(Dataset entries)
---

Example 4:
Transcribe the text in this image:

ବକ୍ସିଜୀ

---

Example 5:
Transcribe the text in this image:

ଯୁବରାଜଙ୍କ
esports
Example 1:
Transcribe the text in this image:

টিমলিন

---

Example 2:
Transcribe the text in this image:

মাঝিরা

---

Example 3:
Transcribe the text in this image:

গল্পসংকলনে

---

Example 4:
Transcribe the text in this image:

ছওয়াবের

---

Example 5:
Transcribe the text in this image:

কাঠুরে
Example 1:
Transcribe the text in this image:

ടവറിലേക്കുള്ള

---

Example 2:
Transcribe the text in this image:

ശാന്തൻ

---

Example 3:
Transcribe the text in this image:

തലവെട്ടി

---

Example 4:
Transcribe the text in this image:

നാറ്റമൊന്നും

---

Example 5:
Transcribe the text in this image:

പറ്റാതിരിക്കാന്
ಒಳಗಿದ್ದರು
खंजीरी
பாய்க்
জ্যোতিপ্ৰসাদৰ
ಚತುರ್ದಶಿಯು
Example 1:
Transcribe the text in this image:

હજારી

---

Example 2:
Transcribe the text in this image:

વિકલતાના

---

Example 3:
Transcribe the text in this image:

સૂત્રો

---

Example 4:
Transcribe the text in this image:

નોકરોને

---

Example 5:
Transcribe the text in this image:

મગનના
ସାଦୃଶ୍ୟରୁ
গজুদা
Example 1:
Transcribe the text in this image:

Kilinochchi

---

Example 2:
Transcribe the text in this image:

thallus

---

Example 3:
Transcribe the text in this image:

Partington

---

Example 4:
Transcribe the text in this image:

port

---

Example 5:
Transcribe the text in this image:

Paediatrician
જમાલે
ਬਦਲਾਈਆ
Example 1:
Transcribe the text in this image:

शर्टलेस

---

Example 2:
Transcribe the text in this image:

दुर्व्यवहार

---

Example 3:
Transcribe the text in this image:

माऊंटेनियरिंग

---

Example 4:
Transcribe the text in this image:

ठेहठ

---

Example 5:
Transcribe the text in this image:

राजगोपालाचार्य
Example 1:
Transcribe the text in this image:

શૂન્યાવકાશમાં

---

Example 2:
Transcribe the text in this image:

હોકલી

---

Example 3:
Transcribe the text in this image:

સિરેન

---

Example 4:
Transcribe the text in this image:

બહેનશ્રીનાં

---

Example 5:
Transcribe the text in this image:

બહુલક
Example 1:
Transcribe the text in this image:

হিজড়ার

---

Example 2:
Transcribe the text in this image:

> _Exercise prompt_
Rename "Example" to "Item" in the listing, from its first line up to and including the line with "Kilinochchi", and give those lines with everything else unchanged.

> _Solution for this exercise_
---

Item 4:
Transcribe the text in this image:

ବକ୍ସିଜୀ

---

Item 5:
Transcribe the text in this image:

ଯୁବରାଜଙ୍କ
esports
Item 1:
Transcribe the text in this image:

টিমলিন

---

Item 2:
Transcribe the text in this image:

মাঝিরা

---

Item 3:
Transcribe the text in this image:

গল্পসংকলনে

---

Item 4:
Transcribe the text in this image:

ছওয়াবের

---

Item 5:
Transcribe the text in this image:

কাঠুরে
Item 1:
Transcribe the text in this image:

ടവറിലേക്കുള്ള

---

Item 2:
Transcribe the text in this image:

ശാന്തൻ

---

Item 3:
Transcribe the text in this image:

തലവെട്ടി

---

Item 4:
Transcribe the text in this image:

നാറ്റമൊന്നും

---

Item 5:
Transcribe the text in this image:

പറ്റാതിരിക്കാന്
ಒಳಗಿದ್ದರು
खंजीरी
பாய்க்
জ্যোতিপ্ৰসাদৰ
ಚತುರ್ದಶಿಯು
Item 1:
Transcribe the text in this image:

હજારી

---

Item 2:
Transcribe the text in this image:

વિકલતાના

---

Item 3:
Transcribe the text in this image:

સૂત્રો

---

Item 4:
Transcribe the text in this image:

નોકરોને

---

Item 5:
Transcribe the text in this image:

મગનના
ସାଦୃଶ୍ୟରୁ
গজুদা
Item 1:
Transcribe the text in this image:

Kilinochchi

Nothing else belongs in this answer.